El cambio a la lengua ucraniana por parte de los antiguos rusoparlantes no es solo una tendencia espontánea. También hay un conjunto de medidas activas, políticas del Estado a nivel local y presiones de la sociedad civil ucraniana, para eliminar la lengua y la cultura rusas de la esfera pública. Esto incluye la prohibición de la reproducción pública de cualquier producto cultural en lengua rusa impuesta en algunas regiones, la prohibición de la enseñanza de la lengua rusa incluso como optativa en las escuelas secundarias de otras regiones, o la eliminación de los nombres de poetas y científicos rusos del callejero de Ucrania.

Esto no ocurre de forma natural. Se trata de una política deliberada de ciertas facciones de las elites ucranianas y de la sociedad civil nacionalista que quieren impulsar su propia agenda y cambiar Ucrania de la forma que creen que debe ser, sean cuales sean las preferencias de la sociedad ucraniana, cuya diversidad no representan. Siempre han querido hacer esto, y ahora tienen una oportunidad perfecta para explotar la situación de guerra para su agenda cuando pueden actuar sin enfrentarse a ninguna crítica fuerte o una movilización contraria.

Así, un gran grupo de ucranianos y ucranianas, en su mayoría de habla rusa, pero que se definen más por sus actitudes políticas que por su lengua materna, se encuentra apresado entre dos proyectos de construcción de la nación: el de la sociedad civil ucraniana y el pueblo único de Putin. No encaja en ninguno de los dos. Al igual que en la situación de la población ucraniana en el imperio ruso, no se discriminará a los ucranianos rusoparlantes como individuos (esperemos, aunque hay algunos indicios preocupantes), pero la reivindicación colectiva en nombre de este grupo podría considerarse traicionera y represiva.

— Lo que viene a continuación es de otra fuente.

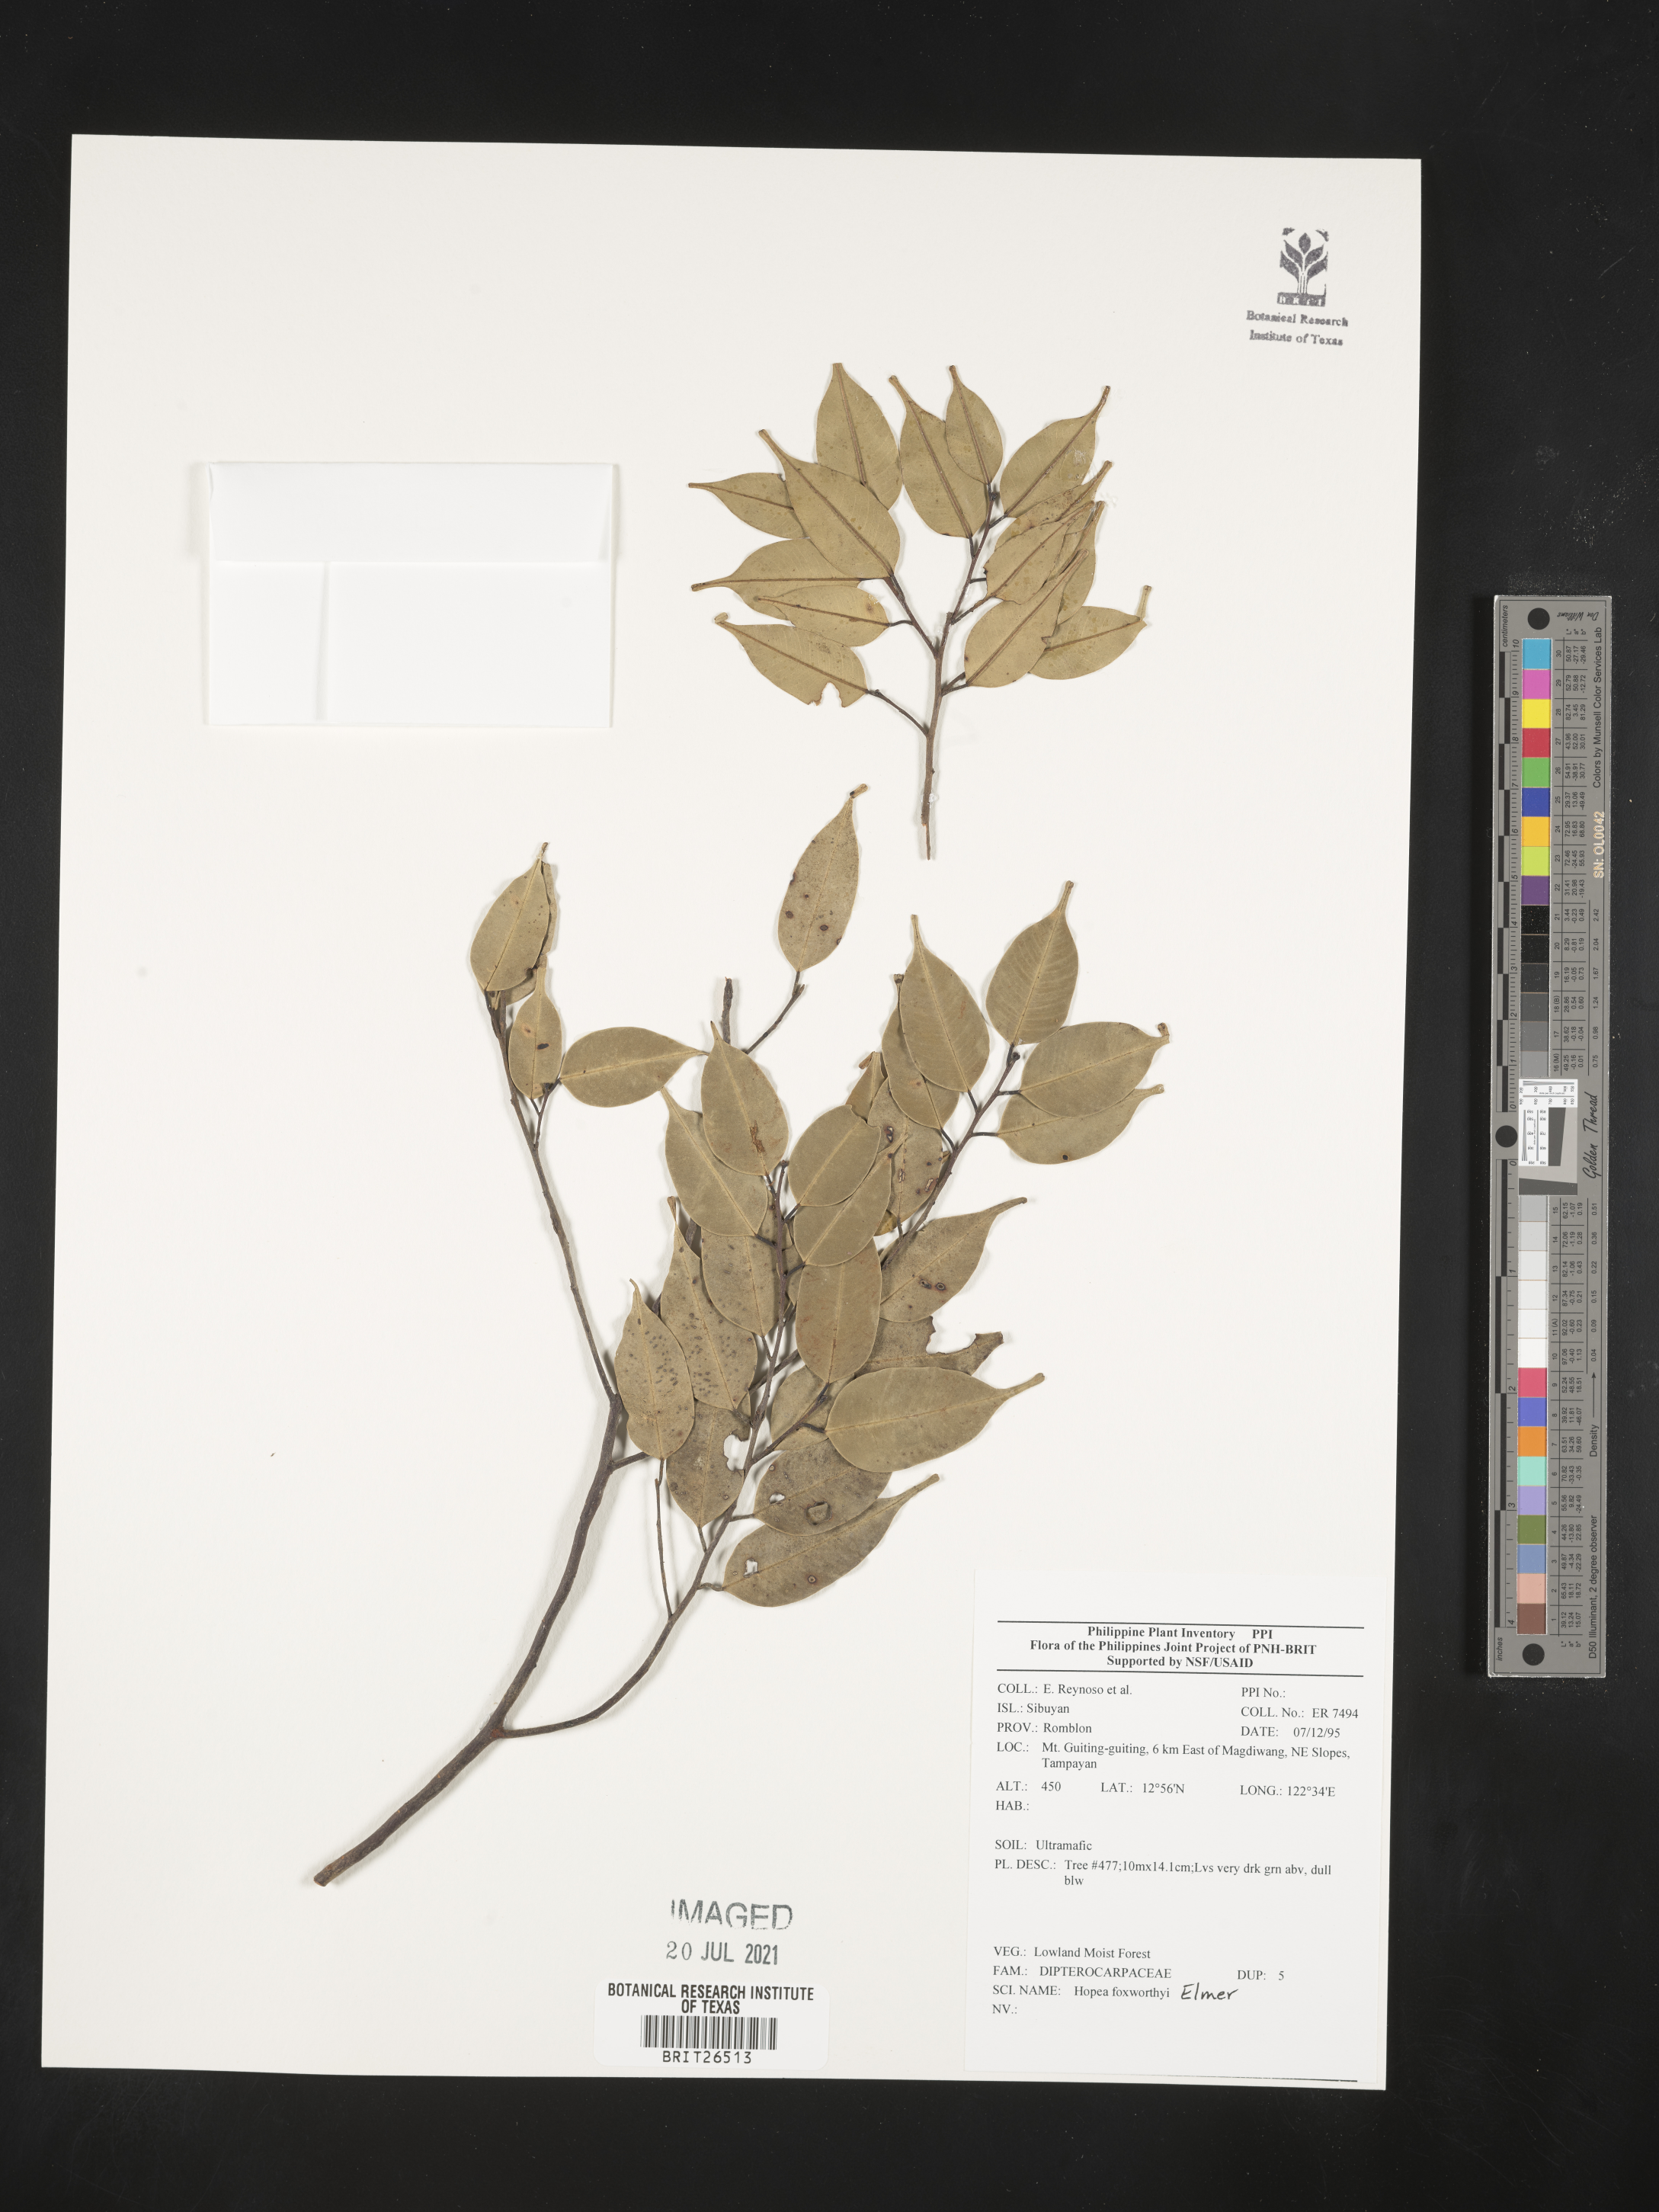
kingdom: Plantae
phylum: Tracheophyta
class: Magnoliopsida
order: Malvales
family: Dipterocarpaceae
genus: Hopea
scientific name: Hopea foxworthyi
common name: Dalingdingan
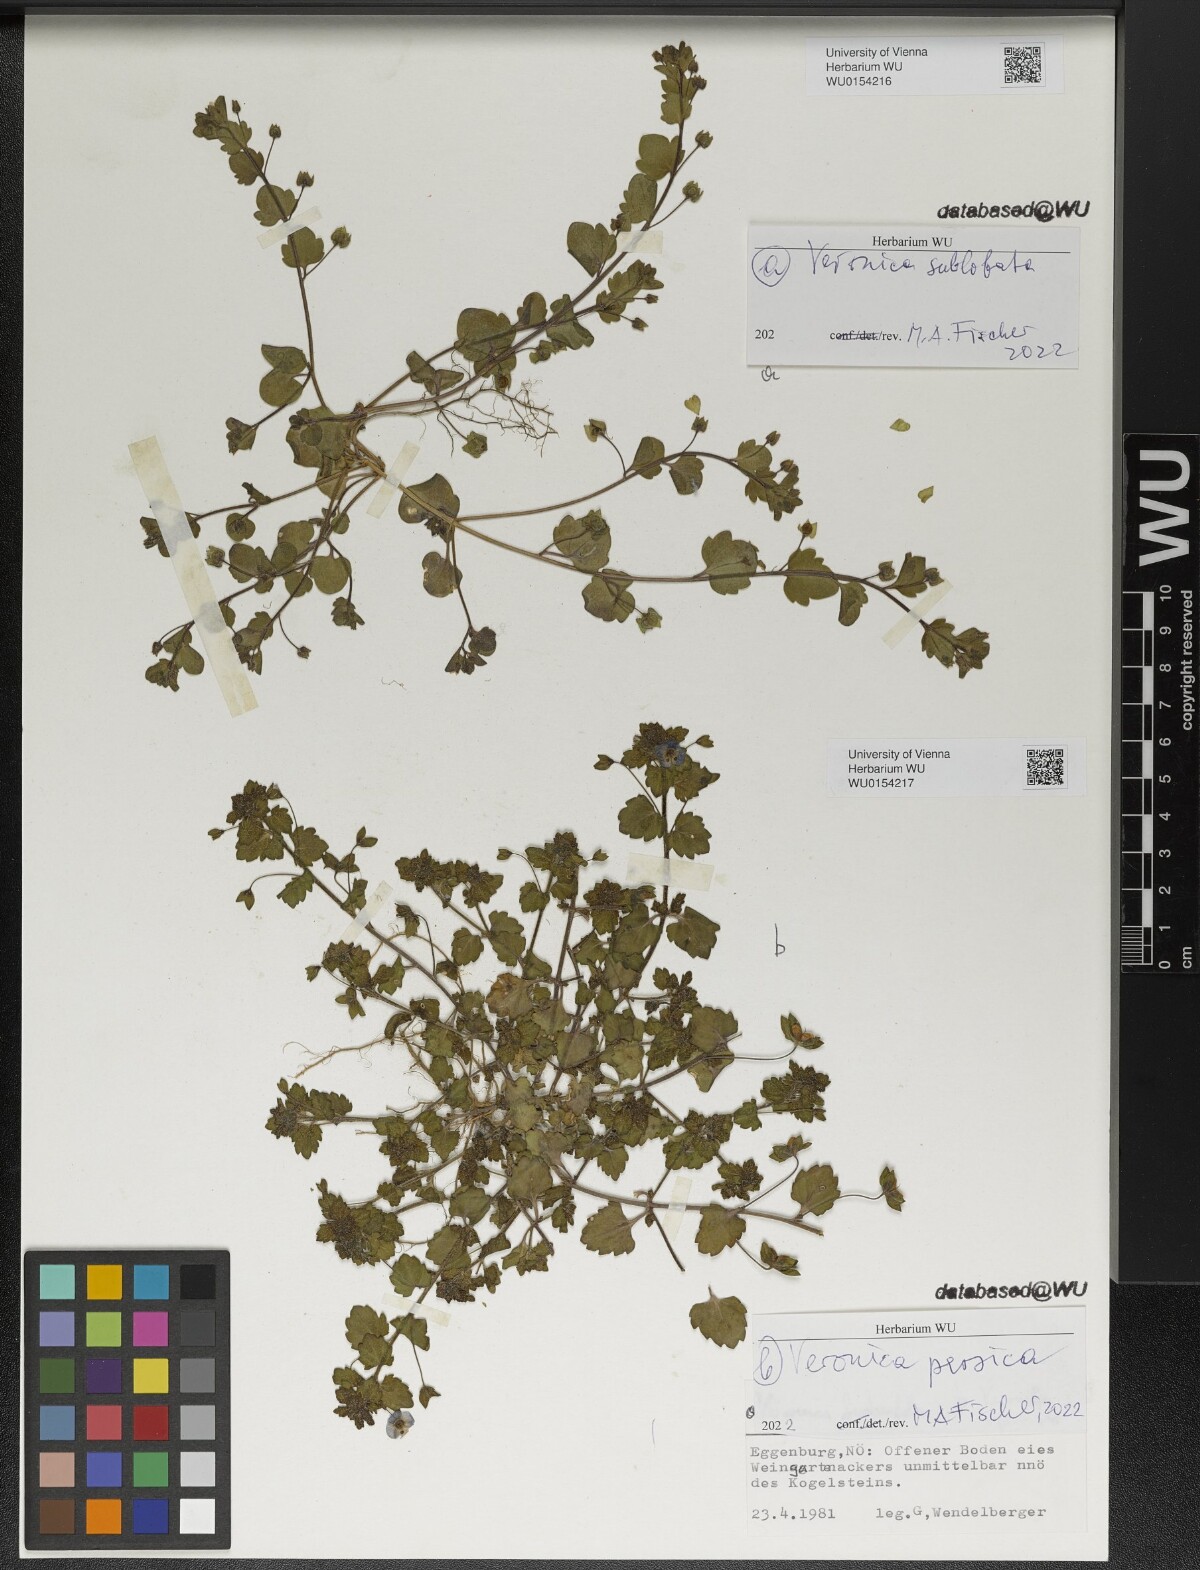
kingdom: Plantae
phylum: Tracheophyta
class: Magnoliopsida
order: Lamiales
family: Plantaginaceae
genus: Veronica
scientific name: Veronica persica
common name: Common field-speedwell
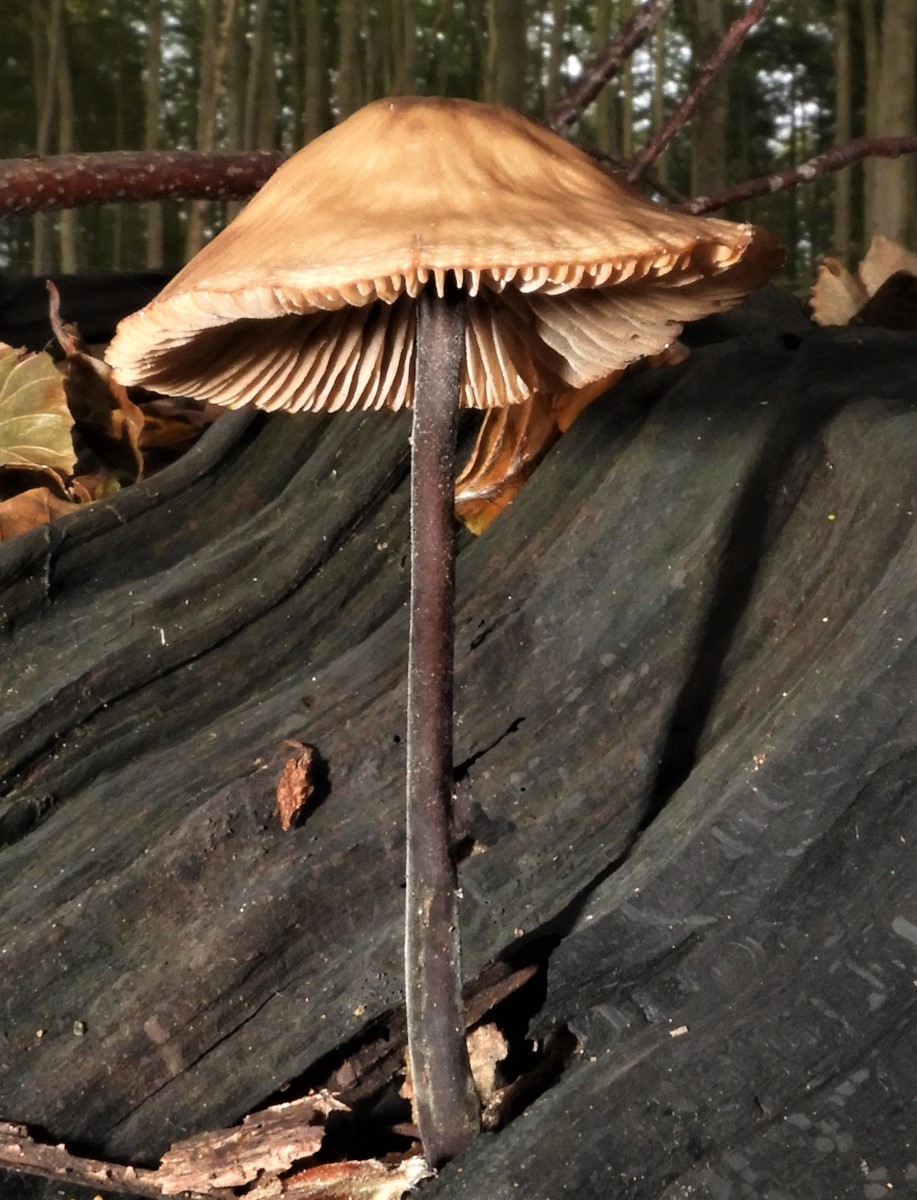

Si se acelera la integración europea de Ucrania, si Ucrania avanza en la integración europea, ¿puede favorecer ello una legislación social progresiva, más transparencia y normas más democráticas en la vida pública ucraniana? ¿Está la UE realmente interesada en tener una democracia en Ucrania?

Parece que la integración europea podría levantar ciertas barreras y establecer un nuevo marco de lo que es posible e imposible de hacer. Una de las exigencias de la Unión Europea a Ucrania se refiere a la legislación lingüística, que la Comisión de Venecia ha criticado muy duramente. Ahora se supone que Ucrania debe aplicar esos cambios. Esto sería bueno. Además, creo que la situación general de los derechos humanos en Ucrania sería mejor que si Ucrania quedara fuera de la UE después de la guerra.

Sin embargo, la adhesión a la Unión Europea no es, por supuesto, una panacea. Estamos viendo lo que ocurre en Hungría. Hemos visto lo que ocurrió en Polonia con la legislación antiabortista. Además, la Unión Europea siempre ha tolerado una discriminación bastante explícita de los llamados no ciudadanos en los países bálticos.